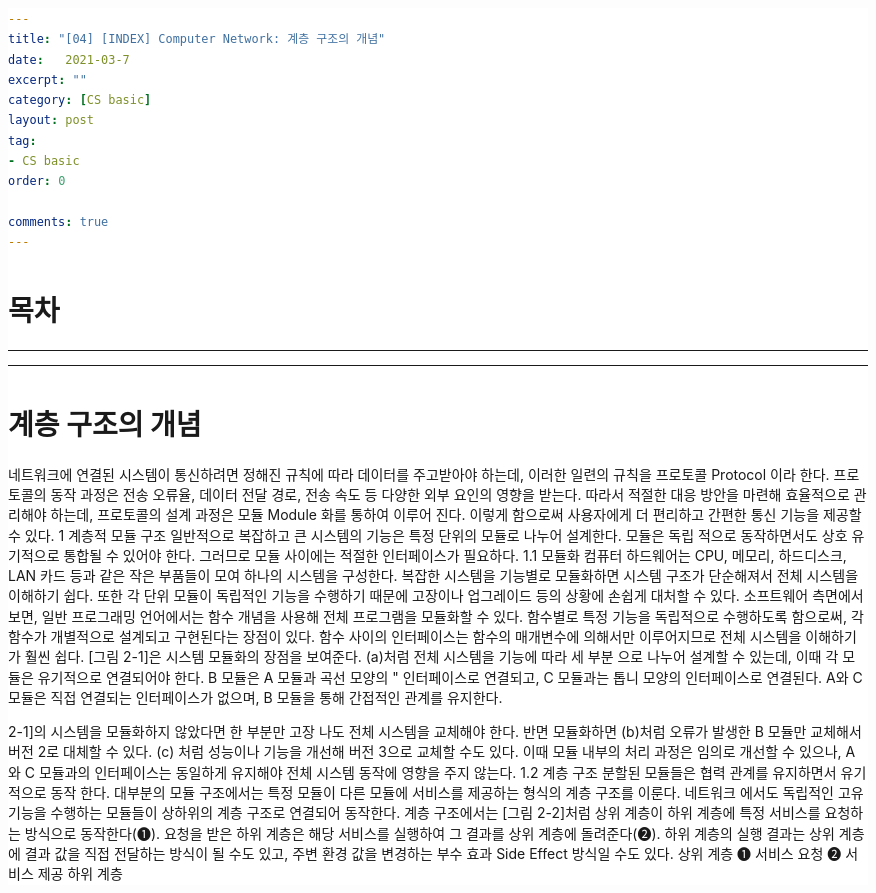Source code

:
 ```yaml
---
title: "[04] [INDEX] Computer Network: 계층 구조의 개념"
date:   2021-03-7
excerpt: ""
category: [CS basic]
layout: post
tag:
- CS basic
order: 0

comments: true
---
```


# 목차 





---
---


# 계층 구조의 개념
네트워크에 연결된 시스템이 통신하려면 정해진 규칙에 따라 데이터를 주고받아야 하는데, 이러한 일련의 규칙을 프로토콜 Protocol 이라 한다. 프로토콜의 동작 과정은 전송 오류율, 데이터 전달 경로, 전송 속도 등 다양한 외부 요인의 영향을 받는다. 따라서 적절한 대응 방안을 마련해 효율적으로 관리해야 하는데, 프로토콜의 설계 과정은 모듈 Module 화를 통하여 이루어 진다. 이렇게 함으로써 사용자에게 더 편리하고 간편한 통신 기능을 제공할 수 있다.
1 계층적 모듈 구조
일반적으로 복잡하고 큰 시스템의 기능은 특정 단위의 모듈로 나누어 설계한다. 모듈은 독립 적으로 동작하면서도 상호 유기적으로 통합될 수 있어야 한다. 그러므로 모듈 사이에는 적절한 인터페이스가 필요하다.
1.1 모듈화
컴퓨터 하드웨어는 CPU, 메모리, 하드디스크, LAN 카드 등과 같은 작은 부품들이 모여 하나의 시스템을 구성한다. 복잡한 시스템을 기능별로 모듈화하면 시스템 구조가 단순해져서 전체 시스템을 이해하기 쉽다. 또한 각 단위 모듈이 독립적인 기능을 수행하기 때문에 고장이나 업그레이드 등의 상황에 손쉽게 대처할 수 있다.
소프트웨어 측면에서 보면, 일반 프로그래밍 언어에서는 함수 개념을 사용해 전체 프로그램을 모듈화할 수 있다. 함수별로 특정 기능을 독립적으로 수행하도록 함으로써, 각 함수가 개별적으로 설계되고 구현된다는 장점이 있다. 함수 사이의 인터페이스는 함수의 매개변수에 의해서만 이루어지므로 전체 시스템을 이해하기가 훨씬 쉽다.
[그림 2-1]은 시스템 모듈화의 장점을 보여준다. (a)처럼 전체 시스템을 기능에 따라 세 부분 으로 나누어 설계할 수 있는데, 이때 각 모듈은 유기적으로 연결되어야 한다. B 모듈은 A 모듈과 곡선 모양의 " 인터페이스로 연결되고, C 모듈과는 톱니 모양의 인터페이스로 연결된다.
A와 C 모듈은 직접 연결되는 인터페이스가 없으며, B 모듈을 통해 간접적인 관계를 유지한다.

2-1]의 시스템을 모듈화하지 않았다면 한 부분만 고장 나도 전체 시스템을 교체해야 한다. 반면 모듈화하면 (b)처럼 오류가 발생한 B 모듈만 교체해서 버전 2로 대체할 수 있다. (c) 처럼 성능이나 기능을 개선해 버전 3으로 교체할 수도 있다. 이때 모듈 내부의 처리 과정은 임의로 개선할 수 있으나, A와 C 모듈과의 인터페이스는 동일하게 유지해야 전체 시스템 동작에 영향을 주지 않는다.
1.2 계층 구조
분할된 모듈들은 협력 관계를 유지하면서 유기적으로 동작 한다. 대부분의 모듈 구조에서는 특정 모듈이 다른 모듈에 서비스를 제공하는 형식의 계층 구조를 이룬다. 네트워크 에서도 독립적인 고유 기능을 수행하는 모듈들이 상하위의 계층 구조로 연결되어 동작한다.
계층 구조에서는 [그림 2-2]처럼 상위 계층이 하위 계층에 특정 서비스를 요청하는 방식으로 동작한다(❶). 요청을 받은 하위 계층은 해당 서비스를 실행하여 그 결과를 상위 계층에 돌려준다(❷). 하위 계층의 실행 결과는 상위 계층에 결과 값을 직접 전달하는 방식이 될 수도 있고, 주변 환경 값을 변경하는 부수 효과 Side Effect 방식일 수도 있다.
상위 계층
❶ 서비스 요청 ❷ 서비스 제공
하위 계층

WHAT IS BEING ASKED:
Count, in the records above, the lines that contain the word "인터페이스는"; the answer is that number alone.

SOLUTION:
2